The second electromagnetic wave absorber (52) of the constitution and the electromagnetic wave absorber (52)
A thin film that reflects microwaves on the surface (52a) that receives the microwave
And a metal coating material (53) of (1) , wherein the calculation device (30) calculates the value of microwave energy as a function of time by the following formula (1).
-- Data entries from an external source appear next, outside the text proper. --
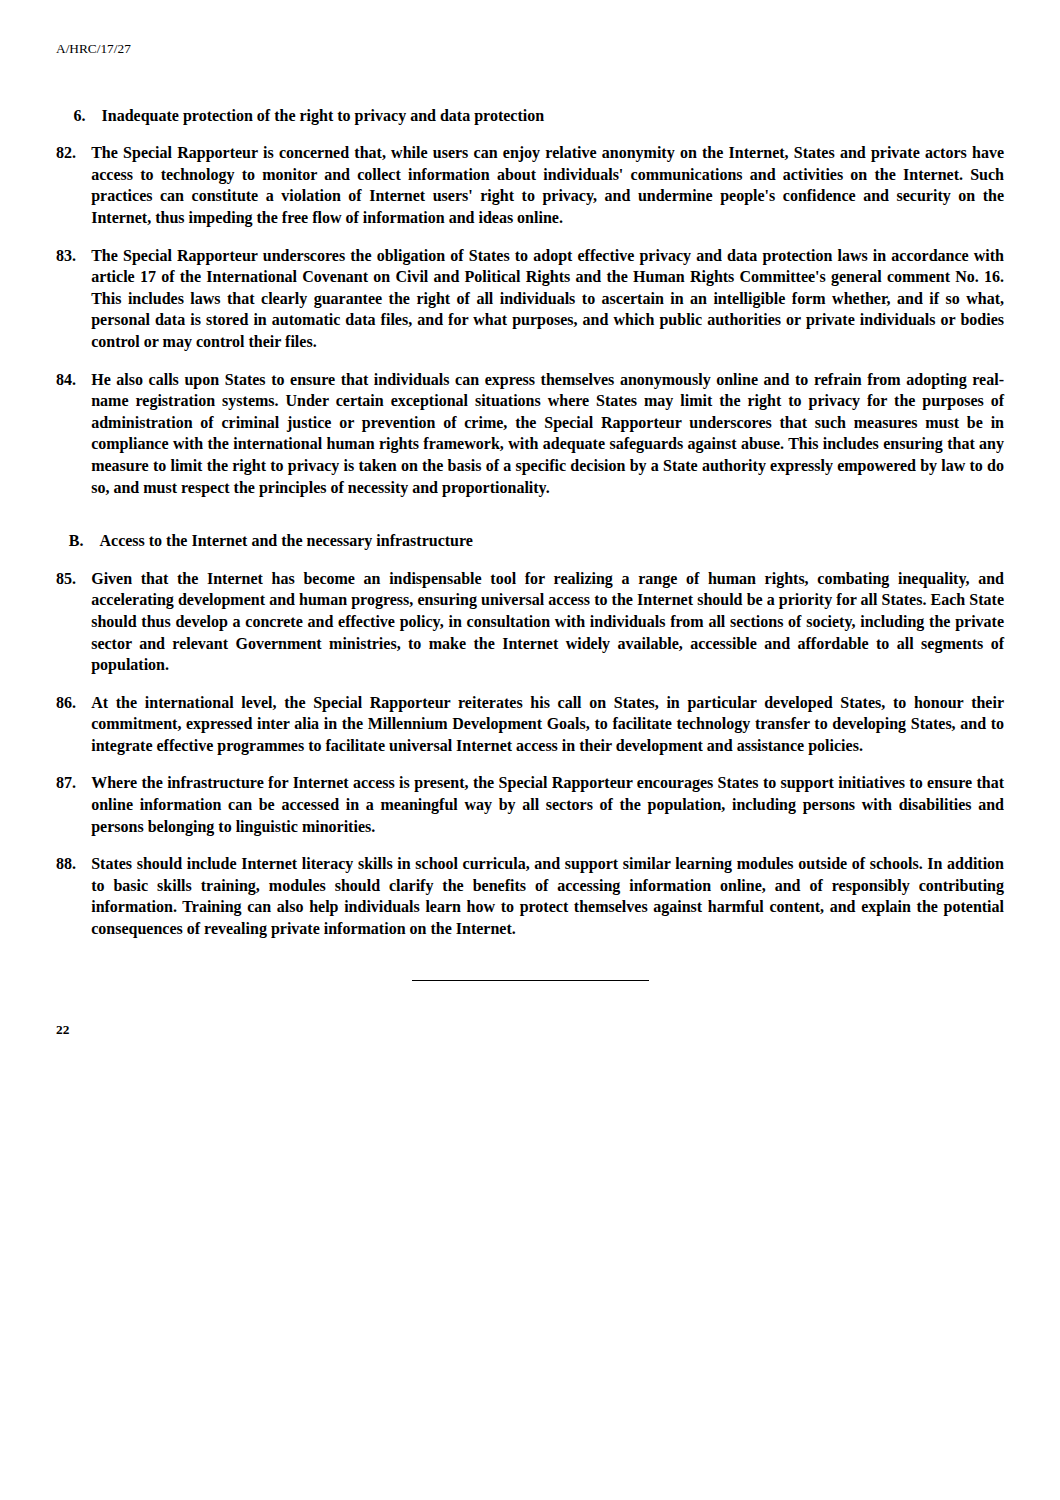A/HRC/17/27
6. Inadequate protection of the right to privacy and data protection
82. The Special Rapporteur is concerned that, while users can enjoy relative anonymity on the Internet, States and private actors have access to technology to monitor and collect information about individuals' communications and activities on the Internet. Such practices can constitute a violation of Internet users' right to privacy, and undermine people's confidence and security on the Internet, thus impeding the free flow of information and ideas online.
83. The Special Rapporteur underscores the obligation of States to adopt effective privacy and data protection laws in accordance with article 17 of the International Covenant on Civil and Political Rights and the Human Rights Committee's general comment No. 16. This includes laws that clearly guarantee the right of all individuals to ascertain in an intelligible form whether, and if so what, personal data is stored in automatic data files, and for what purposes, and which public authorities or private individuals or bodies control or may control their files.
84. He also calls upon States to ensure that individuals can express themselves anonymously online and to refrain from adopting real-name registration systems. Under certain exceptional situations where States may limit the right to privacy for the purposes of administration of criminal justice or prevention of crime, the Special Rapporteur underscores that such measures must be in compliance with the international human rights framework, with adequate safeguards against abuse. This includes ensuring that any measure to limit the right to privacy is taken on the basis of a specific decision by a State authority expressly empowered by law to do so, and must respect the principles of necessity and proportionality.
B. Access to the Internet and the necessary infrastructure
85. Given that the Internet has become an indispensable tool for realizing a range of human rights, combating inequality, and accelerating development and human progress, ensuring universal access to the Internet should be a priority for all States. Each State should thus develop a concrete and effective policy, in consultation with individuals from all sections of society, including the private sector and relevant Government ministries, to make the Internet widely available, accessible and affordable to all segments of population.
86. At the international level, the Special Rapporteur reiterates his call on States, in particular developed States, to honour their commitment, expressed inter alia in the Millennium Development Goals, to facilitate technology transfer to developing States, and to integrate effective programmes to facilitate universal Internet access in their development and assistance policies.
87. Where the infrastructure for Internet access is present, the Special Rapporteur encourages States to support initiatives to ensure that online information can be accessed in a meaningful way by all sectors of the population, including persons with disabilities and persons belonging to linguistic minorities.
88. States should include Internet literacy skills in school curricula, and support similar learning modules outside of schools. In addition to basic skills training, modules should clarify the benefits of accessing information online, and of responsibly contributing information. Training can also help individuals learn how to protect themselves against harmful content, and explain the potential consequences of revealing private information on the Internet.
22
E = C · dθ / dt + δ · θ (1) However, E is microwave energy that the wave absorber has _{absorbed, θ = (θ t1 -θ 01} ) - A (θ _t2 -θ _02),
θ ₀₁ indicates that the radio wave absorber absorbs microwave energy E
Detection temperature of the first thermistor element before, theta _t1 is the
After the radio wave absorber has absorbed the microwave energy E for t hours
, The temperature detected by the first thermistor element , θ ₀₂ is the radio wave
The second before the absorber absorbs the microwave energy E
The temperature detected by the thermistor element, θ _t2, is _measured by the electromagnetic wave absorber.
The second sir after absorbing the microwave energy E for t hours
The detected temperature of the mister element , C is the heat capacity of the microwave sensor, and δ is the heat dissipation constant of the microwave sensor. 2. The microwave sensor (10) is a radio wave absorber (12).
Is formed in a flat plate shape having a larger area than at least the temperature sensing part (11a) of the thermistor element (11), and one surface (12a) of the radio wave absorber is a microwave absorbing surface, 2. The microwave energy detecting device according to claim 1, wherein the temperature sensing part (11a) is adhered to the other surface (12b) so that the thermistor element (11) does not receive microwaves. 3. The microwave sensor (10) is a thermistor element.
The temperature sensing part (11a) of (11) is covered with an organic substance (32) or an inorganic substance containing a radio wave absorber powder as a filler.
Microwave energy detection device as described. 4. The microwave sensor (10) is a thermistor element.
Connect the thermistor element (11) to its lead (1
The microwave according to claim 1, further comprising: a metal encapsulant (33) encapsulating the metal encapsulation (1c), and a radio wave absorber (12) formed in layers on the surface of the metal encapsulant (33). Energy detection device. 5. The microwave sensor (10) is a radio wave absorber (12).
2. The microwave energy detecting apparatus according to claim 1, wherein said microwave absorber has a thermistor characteristic, and a pair of electrodes (42, 43) are provided at intervals on a surface of said radio wave absorber (12) which does not receive microwaves. 6. The microwave sensor (10) is a radio wave absorber (12).
Is close to the thermistor element (11) and the thermistor element (1
The microwave energy detecting device according to claim 1, wherein the lead (11c) is encapsulated in (1). 7. The microwave sensor (10) is a radio wave absorber (12).
The surface of the electromagnetic wave absorber (1
The metal body (56) is bonded to the back surface of 2) at a position where it does not receive microwaves, the thermistor element (11) is held by the metal body (56), and the temperature of the radio wave absorber (12) is controlled by the metal body. (56)
The microwave energy detecting apparatus according to claim 1, wherein the microwave energy detecting apparatus detects the energy through a microwave.